De hecho, los mayores afirman que no comprenden los códigos, costumbres y modos de vida de la juventud. Pero reflejan también su miedo a que alteren el statu quo: el 70% ve a los jóvenes como indisciplinados y rebeldes, aunque, a diferencia de los “indignados” españoles o los manifestantes de Grecia, ningún movimiento juvenil importante ha tenido lugar en Francia desde las protestas estudiantiles en 2008 ó 2006.

Ante esta situación, los dos principales candidatos a la presidencia de la República en 2012, adoptan actitudes distintas: Nicolas Sarkozy parece más inclinado a proteger a los jubilados en tiempos de austeridad. En cambio, para el socialista François Hollande, la juventud será tema prioritario en su campaña. El 42% de los encuestados lo ve como el candidato que mejor defiende los intereses de la juventud, muy por delante de Nicolas Sarkozy (26%), del centrista François Bayrou (20%) y de l ultraderechista Marine Le Pen (14%).

Lo cierto es que, según los datos de 2009 del INSEE (el Instituto de Estadística francés), el 17,7% de los menores de 18 años viven en condiciones de pobreza monetaria, frente al 9,9% de los jubilados. En un editorial publicado también el 24 de noviembre, Le Monde cita algunas cifras e ideas de un libro de Christian Baudelot: “más de uno de cada dos pobres tiene menos de 35 años”; la crisis “constituye un obstáculo de entidad para la conquista de la autonomía de los jóvenes.” Da la impresión de que los franceses, especialmente los jubilados, prefieren aferrarse a la defensa de sus derechos adquiridos, en vez de ofrecer a la joven generación un máximo de oportunidades de futuro, especialmente a través de la educación.
Como afirma Luc Bronner en Le Monde, no parece que el problema vaya a ser decisivo electoralmente, porque el conjunto de los encuestados considera que las políticas sociales están equilibradas.
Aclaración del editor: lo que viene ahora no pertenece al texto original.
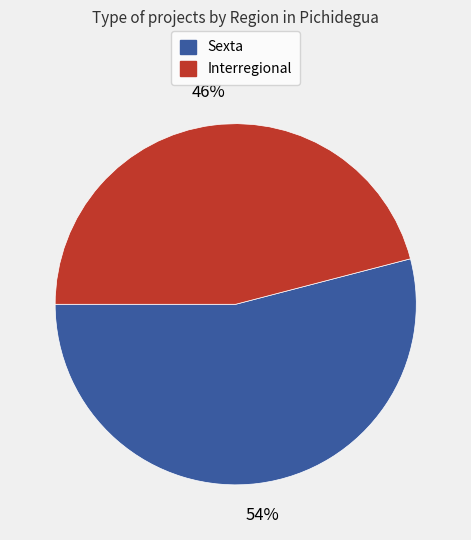

What percentage is the Sexta slice, to the nearest percent?

54%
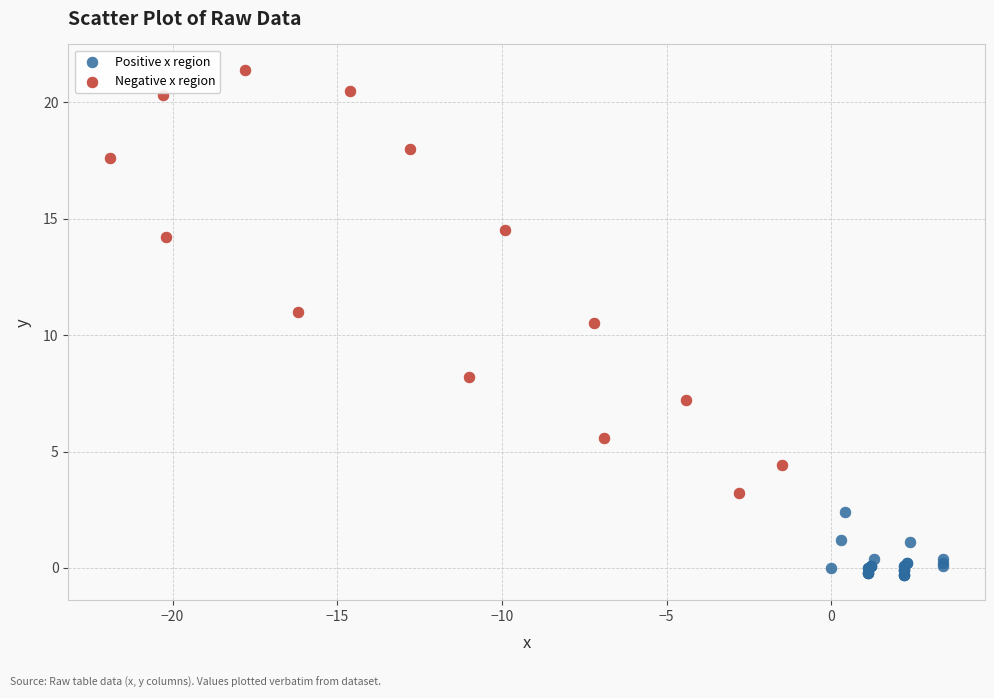

What are all the series names shown in the legend?

Positive x region, Negative x region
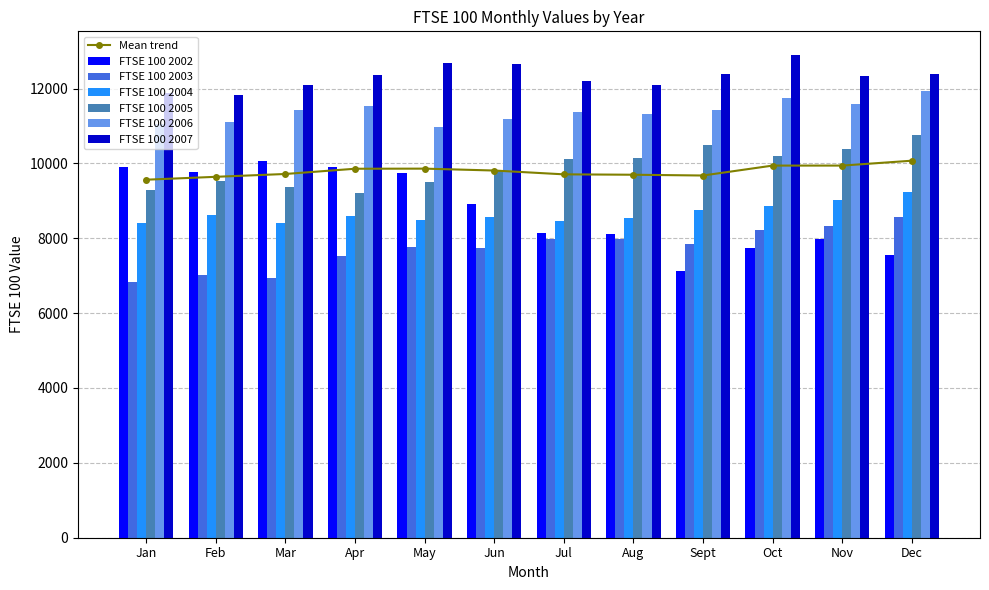

What is the smallest value displayed?

6837.5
Y, aunque los ciudadanos deseen acciones en favor del empleo o la educación, la mayoría (59%) rechaza aumentar “significativamente” sus impuestos para financiar una política más ambiciosa hacia los jóvenes. Pero el diario de París concluye que “más allá de la política, Francia debe combatir ese no future que prepara a su juventud”.